Film Standards: Internal Consistency
The notion of consistency in levels from the beginning of a film to the end may go without saying. However, in addition to the overall output level of the in-game sound, there is a great deal of internal consistency that game developers need to pay more attention to.
More often than not, in-game cutscenes will have different output levels from those of the in-game sounds, perhaps because they were outsourced and came in at different levels, at the last minute. Not only this, but they may also have completely different surround sound configuration or routing, choosing to send in-game dialogue to left and right speakers, while in the cutscenes, dialogue comes from the centre speaker only.
In film, this would be like reel one having different dialogue levels to reel two, and reel three having dialogue panned left and right, rather than center. Having an internal consistency to the mix of a video game, through all the different modes of storytelling and gameplay, is one of many areas that a full in-game mix pass on the content at the end of production can greatly improve.
It takes time, metering, a calibrated reference level listening environment, a good ear and very careful attention to detail to do this effectively.
Above: An example of internal inconsistency in a video game: This 5.1 surround sound waveform from a recent next-gen title shows the Left, Right, Center, LFE, Left Surround and Right Surround channels from top to bottom over time from left to right -- the first section is a cinematic cutscene, the middle (louder) section an in-game battle, followed by a second cinematic cutscene.
Having examined some of the basic techniques and concepts of film mixing and how they can be mapped over to video game mixing, lets now examine some of the features that are currently specific to mixing video games.
On top of the basic mixing features that linear motion-picture dubbing mixers use, there are vast arrays of completely different techniques that are exposed by video game mixing engines. Some parameters that movie sound mixers don't get access to are the fall-off curves for sounds over 3D distance. These fall-off values, often also called 'max min distance', form as much a part of mixing as volume does.

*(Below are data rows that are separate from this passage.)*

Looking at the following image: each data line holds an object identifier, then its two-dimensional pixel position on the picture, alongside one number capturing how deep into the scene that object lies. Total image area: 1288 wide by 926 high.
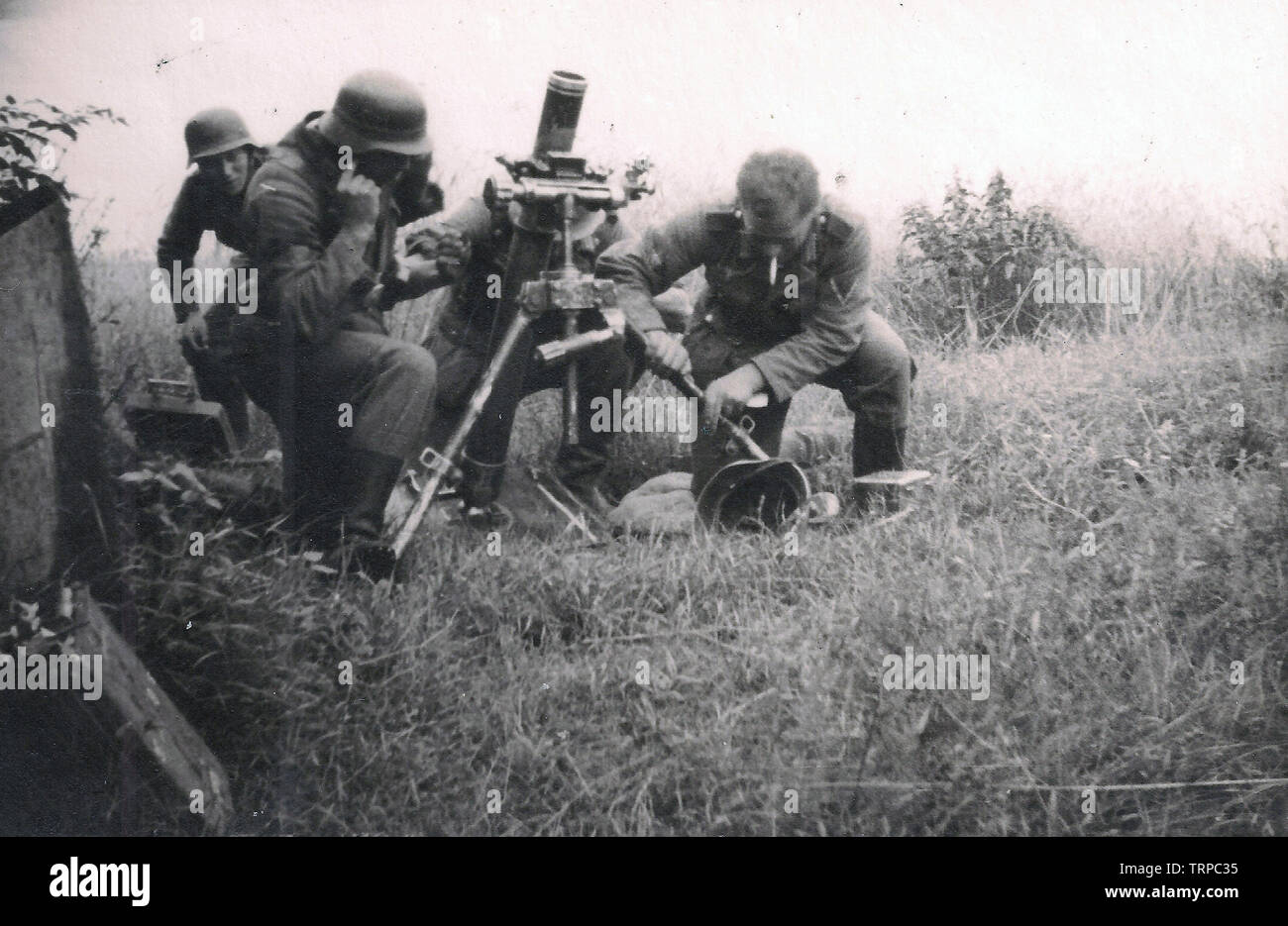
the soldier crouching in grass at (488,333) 3.51
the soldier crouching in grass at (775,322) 3.65
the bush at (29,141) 3.31
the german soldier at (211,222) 3.33
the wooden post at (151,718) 2.97
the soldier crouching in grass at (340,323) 3.28
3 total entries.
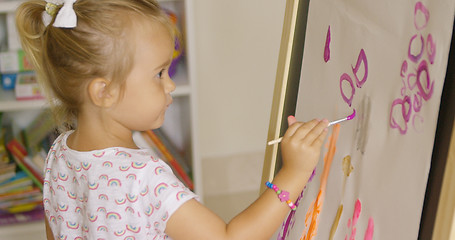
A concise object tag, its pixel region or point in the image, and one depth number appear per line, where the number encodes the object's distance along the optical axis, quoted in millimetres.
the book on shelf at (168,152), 1888
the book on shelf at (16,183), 1868
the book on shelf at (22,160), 1858
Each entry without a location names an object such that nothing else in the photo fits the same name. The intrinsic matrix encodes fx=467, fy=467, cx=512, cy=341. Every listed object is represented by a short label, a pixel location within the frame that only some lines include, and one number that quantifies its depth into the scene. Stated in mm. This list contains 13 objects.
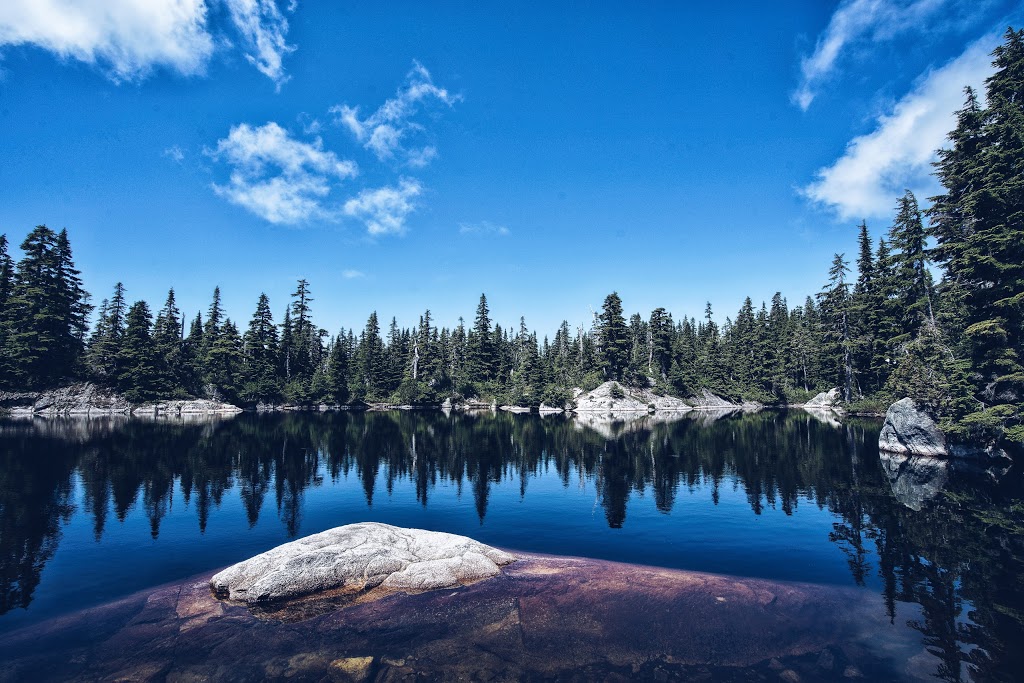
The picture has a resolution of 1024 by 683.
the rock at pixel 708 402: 90812
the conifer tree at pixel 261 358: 83875
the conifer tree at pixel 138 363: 71625
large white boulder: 12164
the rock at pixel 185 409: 71188
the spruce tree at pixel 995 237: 24219
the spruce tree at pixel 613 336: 83688
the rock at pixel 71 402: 63600
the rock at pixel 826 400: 76862
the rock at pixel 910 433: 31812
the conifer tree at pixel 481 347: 97375
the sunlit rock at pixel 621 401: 81750
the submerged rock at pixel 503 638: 9117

In film, mixers are always trying to 'fake' the distance a sound is from the camera by using volume automation; with the fall-off values in a game, once these are tuned the volume raises and lowers itself automatically based on the position of the listener relative to the sound emitting object in the 3D space.
Other parameters that are automatically set up for 3D sounds in games are the amount of the sound that is sent to an environmental reverb depending on distance from the listener, again something that film mixers have to carefully fake via automation to aux reverb channels.
At this point it is probably wise to break out two distinct branches of mixing technology and techniques that have emerged, 'passive' and 'active'. Garry Taylor, Audio Manager at Sony Cambridge, usefully delineated these two categories at a lecture he gave at the Develop conference in 2008.
Passive Mixing Techniques
Those values which, once set-up, attenuate parameters, volumes or filters of the content 'automatically', I think of this as 'auto-mixing'. These techniques can either duck given channels by a particular fixed amount each time an event occurs, or can 'read' the volume amounts that are being played through a particular channel and attenuate the other channels by an equivalent amount (similar to side-chain compression used in radio broadcasts).
3D volume fall-off curves of positional sounds and occlusion filtering settings of 3D sounds all factor into passive mixing too. Passive mixing can produce more subtle volume attenuation, depending on how drastic the attenuation values are set and is, at its core, the setting up of rules and parameters that allow the system to react and work within those rules. These systems often get implemented and work well in first person shooter games, which have a single, unchanging point-of-view for the entire game.
Active Mixing Techniques
This describes systems which allow greater control over sound parameters and the ability to completely override a passive system for a specific moment in time. These overrides often take the form of mixer snapshots in which parameters at the channel or bus level are redefined and then returned to normal once the event has finished.
Using these systems, a particular sound, or group of sounds, can be made deliberately louder or quieter at a particular moment, and this allows sound designers the ability to make artistic decisions about sounds outside of a passive system.
This allows for a very different point-of-view to be articulated from that defined by a passive system; changing filtering, pitch, reverberation, DSP values, or moving the listener position and changing any fall-offs outside of a notion of objective reality and more in line with cinematic sound design. These techniques are more likely to appear in games that seek to emulate 'Hollywood' sound design or have special 'sound moments'.
Some developers only need to use passive systems, and this is usually because their games only require a single point-of-view that has no need for any kind of overrides to their model of 'reality'. However, all games are different, and a combination of a passive system with an active system offers deeper creative control and opportunity for aesthetic use of sound in video games: the loudest sound isn't necessarily always the most important.
This is not to say that a passive system cannot be artistically tweaked or weighted, but that there exist greater possibilities for sound perspective manipulation and design by introducing elements of an active system.
Video game mixing then, can make use of a combination of both of these systems in real-time: systems of carefully defined rules and parameters (passive), as well as deliberate overrides of the mix for 'sound moments' based on special game events (active).